Dans l’immédiat, alors que les parlementaires vont voter ce budget 2010, il n’y a pas de perspectives d’infléchissement du gouvernement sur cette politique.

Pour autant, nous devons continuer à agir pour faire connaître notre désaccord et faire entendre le mécontentement des personnels.

Compte tenu de la dégradation considérable des conditions de travail dans les écoles, collèges et lycées à cette rentrée, le SE-UNSA a décidé de donner le moyen aux enseignants de s’adresser directement aux parlementaires pour dénoncer le cache misère qu’est ce budget 2010.

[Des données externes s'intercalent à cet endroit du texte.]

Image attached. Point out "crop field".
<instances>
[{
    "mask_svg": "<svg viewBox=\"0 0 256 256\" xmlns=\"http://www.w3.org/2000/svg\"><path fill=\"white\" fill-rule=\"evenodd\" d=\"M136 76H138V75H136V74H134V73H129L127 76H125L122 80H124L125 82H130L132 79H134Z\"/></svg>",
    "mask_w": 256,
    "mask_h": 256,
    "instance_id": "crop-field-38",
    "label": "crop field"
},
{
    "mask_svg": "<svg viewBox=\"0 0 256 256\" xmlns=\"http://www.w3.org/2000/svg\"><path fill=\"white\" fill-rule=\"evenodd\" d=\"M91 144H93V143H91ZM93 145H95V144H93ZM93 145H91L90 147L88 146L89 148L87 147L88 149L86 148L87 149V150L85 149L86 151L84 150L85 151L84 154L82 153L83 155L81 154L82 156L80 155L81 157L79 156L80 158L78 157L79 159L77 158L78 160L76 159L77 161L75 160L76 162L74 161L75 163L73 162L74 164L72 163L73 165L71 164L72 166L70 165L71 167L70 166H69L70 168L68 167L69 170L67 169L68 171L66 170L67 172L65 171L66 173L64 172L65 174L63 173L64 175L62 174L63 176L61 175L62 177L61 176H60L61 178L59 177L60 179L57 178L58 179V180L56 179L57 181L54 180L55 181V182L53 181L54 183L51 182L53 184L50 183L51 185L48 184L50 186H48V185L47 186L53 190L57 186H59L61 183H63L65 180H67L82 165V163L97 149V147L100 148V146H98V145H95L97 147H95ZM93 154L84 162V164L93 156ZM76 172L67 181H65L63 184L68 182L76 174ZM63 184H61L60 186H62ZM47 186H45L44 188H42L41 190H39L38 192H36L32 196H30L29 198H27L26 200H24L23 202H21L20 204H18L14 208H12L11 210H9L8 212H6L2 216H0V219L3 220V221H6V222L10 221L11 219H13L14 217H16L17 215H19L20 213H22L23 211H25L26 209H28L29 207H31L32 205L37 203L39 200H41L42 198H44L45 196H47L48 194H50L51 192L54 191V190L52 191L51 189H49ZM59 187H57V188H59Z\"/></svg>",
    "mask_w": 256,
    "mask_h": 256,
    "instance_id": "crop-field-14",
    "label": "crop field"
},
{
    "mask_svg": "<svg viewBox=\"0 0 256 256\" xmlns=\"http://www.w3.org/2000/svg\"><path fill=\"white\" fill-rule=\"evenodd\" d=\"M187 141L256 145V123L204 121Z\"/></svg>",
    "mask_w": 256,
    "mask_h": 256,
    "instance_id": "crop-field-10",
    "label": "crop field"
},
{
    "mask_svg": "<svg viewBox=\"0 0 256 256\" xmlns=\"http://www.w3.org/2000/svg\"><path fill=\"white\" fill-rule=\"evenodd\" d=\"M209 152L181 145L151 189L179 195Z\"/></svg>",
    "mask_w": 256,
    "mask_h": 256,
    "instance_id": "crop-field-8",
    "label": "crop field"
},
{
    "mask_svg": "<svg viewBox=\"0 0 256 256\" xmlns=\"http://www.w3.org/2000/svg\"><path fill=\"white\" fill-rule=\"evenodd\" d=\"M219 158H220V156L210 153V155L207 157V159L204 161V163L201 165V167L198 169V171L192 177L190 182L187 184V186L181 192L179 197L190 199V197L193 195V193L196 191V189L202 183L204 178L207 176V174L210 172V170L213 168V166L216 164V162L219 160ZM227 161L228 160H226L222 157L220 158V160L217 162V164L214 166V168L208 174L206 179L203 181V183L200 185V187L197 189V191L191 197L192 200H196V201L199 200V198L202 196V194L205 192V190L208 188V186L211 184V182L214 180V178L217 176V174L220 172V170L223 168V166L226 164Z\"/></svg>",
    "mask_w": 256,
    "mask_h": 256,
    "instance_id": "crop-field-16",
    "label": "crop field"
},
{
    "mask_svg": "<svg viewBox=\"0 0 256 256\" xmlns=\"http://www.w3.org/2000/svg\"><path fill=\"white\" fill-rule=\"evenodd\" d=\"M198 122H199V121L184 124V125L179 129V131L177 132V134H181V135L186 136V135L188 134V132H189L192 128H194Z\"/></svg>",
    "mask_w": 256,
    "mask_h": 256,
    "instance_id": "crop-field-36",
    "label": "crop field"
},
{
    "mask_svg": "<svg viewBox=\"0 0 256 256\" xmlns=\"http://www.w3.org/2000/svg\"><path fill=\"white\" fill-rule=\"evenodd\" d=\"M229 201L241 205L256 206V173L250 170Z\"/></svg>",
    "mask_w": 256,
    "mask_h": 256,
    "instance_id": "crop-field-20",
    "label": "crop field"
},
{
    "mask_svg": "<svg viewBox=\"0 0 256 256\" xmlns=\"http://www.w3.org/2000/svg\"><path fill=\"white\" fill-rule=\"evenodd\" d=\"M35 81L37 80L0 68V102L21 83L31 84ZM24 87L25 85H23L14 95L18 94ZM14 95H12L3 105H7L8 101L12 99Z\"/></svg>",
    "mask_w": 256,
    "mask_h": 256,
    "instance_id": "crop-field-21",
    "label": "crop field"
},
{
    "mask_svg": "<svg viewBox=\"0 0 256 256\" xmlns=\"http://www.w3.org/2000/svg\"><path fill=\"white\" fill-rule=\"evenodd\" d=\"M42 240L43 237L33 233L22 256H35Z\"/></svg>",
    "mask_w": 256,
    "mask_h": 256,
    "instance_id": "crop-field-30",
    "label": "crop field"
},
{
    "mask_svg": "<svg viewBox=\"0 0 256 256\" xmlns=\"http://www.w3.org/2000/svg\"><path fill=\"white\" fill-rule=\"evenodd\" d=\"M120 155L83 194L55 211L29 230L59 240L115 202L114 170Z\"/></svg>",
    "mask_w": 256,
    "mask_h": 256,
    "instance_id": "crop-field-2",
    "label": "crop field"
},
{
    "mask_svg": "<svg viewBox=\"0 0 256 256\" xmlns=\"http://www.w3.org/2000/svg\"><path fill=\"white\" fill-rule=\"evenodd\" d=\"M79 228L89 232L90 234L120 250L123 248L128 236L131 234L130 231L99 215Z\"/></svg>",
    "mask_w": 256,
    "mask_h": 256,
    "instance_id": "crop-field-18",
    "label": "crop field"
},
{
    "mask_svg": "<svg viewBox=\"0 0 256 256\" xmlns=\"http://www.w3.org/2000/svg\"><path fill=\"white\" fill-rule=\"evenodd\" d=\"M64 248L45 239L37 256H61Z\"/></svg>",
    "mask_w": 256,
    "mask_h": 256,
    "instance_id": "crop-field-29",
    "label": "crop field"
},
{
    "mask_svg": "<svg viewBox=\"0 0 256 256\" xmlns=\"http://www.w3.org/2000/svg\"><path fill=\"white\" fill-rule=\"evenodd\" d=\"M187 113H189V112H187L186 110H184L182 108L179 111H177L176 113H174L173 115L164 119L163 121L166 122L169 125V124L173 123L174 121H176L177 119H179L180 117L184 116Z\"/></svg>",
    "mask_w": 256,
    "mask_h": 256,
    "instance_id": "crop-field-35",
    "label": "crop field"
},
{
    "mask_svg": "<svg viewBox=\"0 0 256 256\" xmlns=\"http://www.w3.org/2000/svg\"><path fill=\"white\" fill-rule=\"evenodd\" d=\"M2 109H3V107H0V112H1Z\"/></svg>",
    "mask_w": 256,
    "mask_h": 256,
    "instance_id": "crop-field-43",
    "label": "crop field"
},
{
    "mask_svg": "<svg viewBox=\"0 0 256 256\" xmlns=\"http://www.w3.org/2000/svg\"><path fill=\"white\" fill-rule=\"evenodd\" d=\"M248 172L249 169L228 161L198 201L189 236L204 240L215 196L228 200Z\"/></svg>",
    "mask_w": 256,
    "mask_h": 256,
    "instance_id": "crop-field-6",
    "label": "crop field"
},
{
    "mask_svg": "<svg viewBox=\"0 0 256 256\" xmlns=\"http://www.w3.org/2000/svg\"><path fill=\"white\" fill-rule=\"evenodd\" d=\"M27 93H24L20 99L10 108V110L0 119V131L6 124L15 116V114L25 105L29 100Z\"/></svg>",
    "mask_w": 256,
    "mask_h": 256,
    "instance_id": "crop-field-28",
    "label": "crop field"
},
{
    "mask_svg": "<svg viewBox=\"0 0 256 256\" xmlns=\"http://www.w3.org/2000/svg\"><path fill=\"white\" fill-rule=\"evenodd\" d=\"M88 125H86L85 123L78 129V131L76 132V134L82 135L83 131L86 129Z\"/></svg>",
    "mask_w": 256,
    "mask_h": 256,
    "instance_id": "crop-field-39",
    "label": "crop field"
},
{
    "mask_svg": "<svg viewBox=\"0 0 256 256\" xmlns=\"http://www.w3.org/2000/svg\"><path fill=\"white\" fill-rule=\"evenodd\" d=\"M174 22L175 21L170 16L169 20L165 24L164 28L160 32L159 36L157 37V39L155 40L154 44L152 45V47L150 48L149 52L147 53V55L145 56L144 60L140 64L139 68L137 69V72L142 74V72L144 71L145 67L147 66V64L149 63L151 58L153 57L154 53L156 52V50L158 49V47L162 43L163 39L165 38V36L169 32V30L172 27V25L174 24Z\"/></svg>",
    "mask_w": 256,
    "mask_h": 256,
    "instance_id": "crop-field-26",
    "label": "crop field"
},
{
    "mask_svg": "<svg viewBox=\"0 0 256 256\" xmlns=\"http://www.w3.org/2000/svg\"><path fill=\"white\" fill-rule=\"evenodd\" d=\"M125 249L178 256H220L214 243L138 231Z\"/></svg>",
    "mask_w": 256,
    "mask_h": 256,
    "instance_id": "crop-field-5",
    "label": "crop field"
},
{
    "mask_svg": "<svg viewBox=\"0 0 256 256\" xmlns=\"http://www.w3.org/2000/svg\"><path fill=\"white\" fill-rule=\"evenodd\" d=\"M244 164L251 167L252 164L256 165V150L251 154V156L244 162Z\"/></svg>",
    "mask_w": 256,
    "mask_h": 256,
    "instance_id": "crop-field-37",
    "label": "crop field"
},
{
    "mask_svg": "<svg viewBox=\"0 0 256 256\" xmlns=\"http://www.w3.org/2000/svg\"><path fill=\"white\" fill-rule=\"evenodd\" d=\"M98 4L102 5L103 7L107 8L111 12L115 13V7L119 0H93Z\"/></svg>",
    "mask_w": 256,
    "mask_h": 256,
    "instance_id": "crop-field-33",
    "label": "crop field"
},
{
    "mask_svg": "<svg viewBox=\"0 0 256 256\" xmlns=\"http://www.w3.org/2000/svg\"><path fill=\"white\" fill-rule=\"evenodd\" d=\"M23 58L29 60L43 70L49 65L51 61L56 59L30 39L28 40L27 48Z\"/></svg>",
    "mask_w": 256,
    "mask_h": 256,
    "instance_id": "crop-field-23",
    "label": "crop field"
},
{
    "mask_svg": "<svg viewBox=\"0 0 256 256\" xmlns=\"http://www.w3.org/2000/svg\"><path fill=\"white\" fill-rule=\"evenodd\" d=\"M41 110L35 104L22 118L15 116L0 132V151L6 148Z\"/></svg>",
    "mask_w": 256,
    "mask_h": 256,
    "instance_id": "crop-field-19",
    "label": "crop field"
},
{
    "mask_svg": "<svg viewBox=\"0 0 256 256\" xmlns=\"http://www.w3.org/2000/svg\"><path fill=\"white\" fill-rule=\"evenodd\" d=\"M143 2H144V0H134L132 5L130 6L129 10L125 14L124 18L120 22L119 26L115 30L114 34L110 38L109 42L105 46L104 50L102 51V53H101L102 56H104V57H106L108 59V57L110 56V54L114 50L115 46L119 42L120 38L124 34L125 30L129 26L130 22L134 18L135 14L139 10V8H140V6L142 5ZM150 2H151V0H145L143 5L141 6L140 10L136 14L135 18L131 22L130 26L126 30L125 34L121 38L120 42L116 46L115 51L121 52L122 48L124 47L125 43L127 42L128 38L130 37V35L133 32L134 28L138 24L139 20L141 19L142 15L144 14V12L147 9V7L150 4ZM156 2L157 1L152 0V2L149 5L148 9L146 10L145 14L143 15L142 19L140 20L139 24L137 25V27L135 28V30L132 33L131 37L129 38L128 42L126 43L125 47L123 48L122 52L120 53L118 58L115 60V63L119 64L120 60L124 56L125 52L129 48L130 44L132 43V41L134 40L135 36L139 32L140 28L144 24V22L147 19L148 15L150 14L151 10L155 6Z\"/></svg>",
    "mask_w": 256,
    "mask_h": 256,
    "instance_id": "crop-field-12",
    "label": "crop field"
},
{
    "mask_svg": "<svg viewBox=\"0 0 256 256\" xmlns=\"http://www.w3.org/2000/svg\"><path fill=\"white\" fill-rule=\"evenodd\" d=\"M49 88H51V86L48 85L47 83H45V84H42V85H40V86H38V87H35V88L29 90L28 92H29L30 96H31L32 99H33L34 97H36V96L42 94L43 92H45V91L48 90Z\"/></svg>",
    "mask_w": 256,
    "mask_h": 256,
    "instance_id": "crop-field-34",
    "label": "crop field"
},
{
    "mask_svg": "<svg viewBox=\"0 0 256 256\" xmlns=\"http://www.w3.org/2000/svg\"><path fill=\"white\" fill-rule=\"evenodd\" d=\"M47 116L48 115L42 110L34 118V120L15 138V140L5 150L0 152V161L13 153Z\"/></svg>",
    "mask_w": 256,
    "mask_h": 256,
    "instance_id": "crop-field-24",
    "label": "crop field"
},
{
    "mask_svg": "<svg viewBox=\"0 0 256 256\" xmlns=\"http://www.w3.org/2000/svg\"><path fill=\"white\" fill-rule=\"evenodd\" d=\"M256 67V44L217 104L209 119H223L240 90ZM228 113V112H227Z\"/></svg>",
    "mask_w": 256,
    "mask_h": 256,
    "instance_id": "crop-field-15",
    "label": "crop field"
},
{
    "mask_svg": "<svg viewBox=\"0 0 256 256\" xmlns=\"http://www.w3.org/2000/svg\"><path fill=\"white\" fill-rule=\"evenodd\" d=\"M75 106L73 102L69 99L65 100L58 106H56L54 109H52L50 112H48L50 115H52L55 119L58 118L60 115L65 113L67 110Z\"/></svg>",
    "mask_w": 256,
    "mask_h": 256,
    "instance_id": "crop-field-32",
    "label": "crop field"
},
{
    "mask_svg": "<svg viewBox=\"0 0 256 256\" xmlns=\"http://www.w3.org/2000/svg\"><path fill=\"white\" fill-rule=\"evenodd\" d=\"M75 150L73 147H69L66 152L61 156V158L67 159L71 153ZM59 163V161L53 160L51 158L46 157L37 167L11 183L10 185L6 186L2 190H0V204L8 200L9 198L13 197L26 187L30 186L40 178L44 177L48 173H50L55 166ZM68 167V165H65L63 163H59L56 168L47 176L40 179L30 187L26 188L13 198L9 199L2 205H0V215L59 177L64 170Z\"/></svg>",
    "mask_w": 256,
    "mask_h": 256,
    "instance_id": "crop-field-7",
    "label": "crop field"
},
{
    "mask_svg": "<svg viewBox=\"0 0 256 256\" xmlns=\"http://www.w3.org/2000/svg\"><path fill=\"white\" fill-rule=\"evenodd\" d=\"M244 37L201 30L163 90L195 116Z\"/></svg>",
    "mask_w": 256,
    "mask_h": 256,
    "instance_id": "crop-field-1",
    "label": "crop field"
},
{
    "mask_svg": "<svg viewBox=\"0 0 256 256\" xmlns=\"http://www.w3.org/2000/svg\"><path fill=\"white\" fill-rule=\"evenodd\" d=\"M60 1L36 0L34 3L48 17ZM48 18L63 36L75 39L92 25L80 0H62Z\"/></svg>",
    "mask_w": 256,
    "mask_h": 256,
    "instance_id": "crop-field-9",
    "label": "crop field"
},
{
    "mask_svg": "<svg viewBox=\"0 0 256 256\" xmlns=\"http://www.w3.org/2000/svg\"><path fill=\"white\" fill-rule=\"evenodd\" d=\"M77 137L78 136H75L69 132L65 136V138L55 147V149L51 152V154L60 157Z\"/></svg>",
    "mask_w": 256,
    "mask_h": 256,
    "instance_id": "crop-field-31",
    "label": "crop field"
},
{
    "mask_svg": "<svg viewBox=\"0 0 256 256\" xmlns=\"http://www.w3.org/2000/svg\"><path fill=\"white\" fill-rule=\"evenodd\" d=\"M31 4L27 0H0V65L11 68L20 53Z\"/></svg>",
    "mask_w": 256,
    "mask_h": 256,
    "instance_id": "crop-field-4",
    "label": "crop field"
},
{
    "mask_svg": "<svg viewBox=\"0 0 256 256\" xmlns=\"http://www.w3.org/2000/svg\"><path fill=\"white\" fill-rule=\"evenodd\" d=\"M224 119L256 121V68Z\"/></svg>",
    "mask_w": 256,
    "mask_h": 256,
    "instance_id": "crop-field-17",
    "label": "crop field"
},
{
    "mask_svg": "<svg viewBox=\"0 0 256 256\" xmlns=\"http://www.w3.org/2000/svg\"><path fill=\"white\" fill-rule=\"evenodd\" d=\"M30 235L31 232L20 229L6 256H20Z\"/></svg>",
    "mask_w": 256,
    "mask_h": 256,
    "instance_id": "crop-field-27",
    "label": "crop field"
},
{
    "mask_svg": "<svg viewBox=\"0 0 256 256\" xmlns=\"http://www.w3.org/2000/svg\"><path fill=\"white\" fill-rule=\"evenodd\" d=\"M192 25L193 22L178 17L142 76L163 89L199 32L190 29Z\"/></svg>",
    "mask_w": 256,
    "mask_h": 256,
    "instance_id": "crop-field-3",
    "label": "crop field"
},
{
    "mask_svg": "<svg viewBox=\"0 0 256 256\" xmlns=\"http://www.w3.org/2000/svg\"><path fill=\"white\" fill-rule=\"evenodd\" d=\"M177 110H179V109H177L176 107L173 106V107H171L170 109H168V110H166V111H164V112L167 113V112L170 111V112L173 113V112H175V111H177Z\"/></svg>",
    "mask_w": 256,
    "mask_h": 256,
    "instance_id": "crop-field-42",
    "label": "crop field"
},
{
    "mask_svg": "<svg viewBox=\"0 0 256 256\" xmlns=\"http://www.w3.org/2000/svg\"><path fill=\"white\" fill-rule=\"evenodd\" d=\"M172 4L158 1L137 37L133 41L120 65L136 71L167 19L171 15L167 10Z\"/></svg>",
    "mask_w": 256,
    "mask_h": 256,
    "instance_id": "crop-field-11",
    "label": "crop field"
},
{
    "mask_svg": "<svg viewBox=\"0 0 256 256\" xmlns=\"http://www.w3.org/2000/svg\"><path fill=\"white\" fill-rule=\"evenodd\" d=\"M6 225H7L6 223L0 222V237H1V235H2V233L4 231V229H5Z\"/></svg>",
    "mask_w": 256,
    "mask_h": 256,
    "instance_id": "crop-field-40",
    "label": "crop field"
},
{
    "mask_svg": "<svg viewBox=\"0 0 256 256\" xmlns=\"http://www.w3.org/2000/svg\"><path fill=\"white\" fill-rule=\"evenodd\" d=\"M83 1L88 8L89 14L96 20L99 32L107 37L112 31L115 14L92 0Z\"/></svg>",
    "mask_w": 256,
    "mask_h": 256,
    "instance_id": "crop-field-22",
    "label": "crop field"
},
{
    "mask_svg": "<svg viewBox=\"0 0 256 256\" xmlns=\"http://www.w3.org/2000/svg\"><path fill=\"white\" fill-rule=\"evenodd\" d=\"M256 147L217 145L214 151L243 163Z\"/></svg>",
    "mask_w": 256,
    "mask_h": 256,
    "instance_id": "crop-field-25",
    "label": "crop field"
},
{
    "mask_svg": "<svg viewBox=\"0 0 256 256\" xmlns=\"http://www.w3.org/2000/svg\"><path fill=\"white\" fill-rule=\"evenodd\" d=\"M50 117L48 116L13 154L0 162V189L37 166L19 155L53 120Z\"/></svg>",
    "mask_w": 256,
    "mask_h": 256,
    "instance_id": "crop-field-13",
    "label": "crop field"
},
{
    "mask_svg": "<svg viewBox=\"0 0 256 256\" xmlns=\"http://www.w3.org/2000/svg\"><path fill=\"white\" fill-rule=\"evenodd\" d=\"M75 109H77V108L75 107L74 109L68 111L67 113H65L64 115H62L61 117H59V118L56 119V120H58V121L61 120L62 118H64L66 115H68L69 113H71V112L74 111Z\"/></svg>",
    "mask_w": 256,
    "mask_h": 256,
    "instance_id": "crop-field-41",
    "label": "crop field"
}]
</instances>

En effet, les sénateurs ne voteront le budget que le 8 décembre et les commissions paritaires mixtes parlementaires l’examineront dans les jours qui suivent.

Par cette action, il s’agit aussi pour le SE-UNSA de respecter les attentes exprimées par nos collègues depuis la rentrée sur les modalités d’action à envisager dans l’immédiat. Dans le contexte actuel, le recours à la grève n’est pas l’action la plus appropriée et la plus efficace pour combattre cette politique gouvernementale.

Le SE-UNSA propose donc une action accessible à tous les personnels sans leur faire perdre une journée de salaire, tout en étant basée sur une plate forme claire, et étant ciblée vers des interlocuteurs précis.

Parce qu’au plan national, dans le cadre des auditions sur la préparation du budget 2010, nous avons déjà saisi les parlementaires sur les conséquences désastreuses des suppressions d’emploi pour le fonctionnement du système éducatif. Des parlementaires de l’opposition mais aussi de la majorité, expriment y compris par voie de presse, des inquiétudes sur ces choix budgétaires.

Il est donc nécessaire de continuer à les interpeller.

Alors, signez et faites signer autour de vous (je buzz) la carte électronique http://www.se-unsa.org/cartebudget/carte.html.

Elle sera directement acheminée vers les parlementaires responsables du vote du budget et qui doivent vous entendre :

- dénoncer notamment la baisse de 60% des crédits pédagogiques des écoles, l’annonce des 16 000 surpressions d’emplois alors que 23 000 élèves de plus sont attendus à la prochaine rentrée

- leur demander d’agir et de modifier ce budget.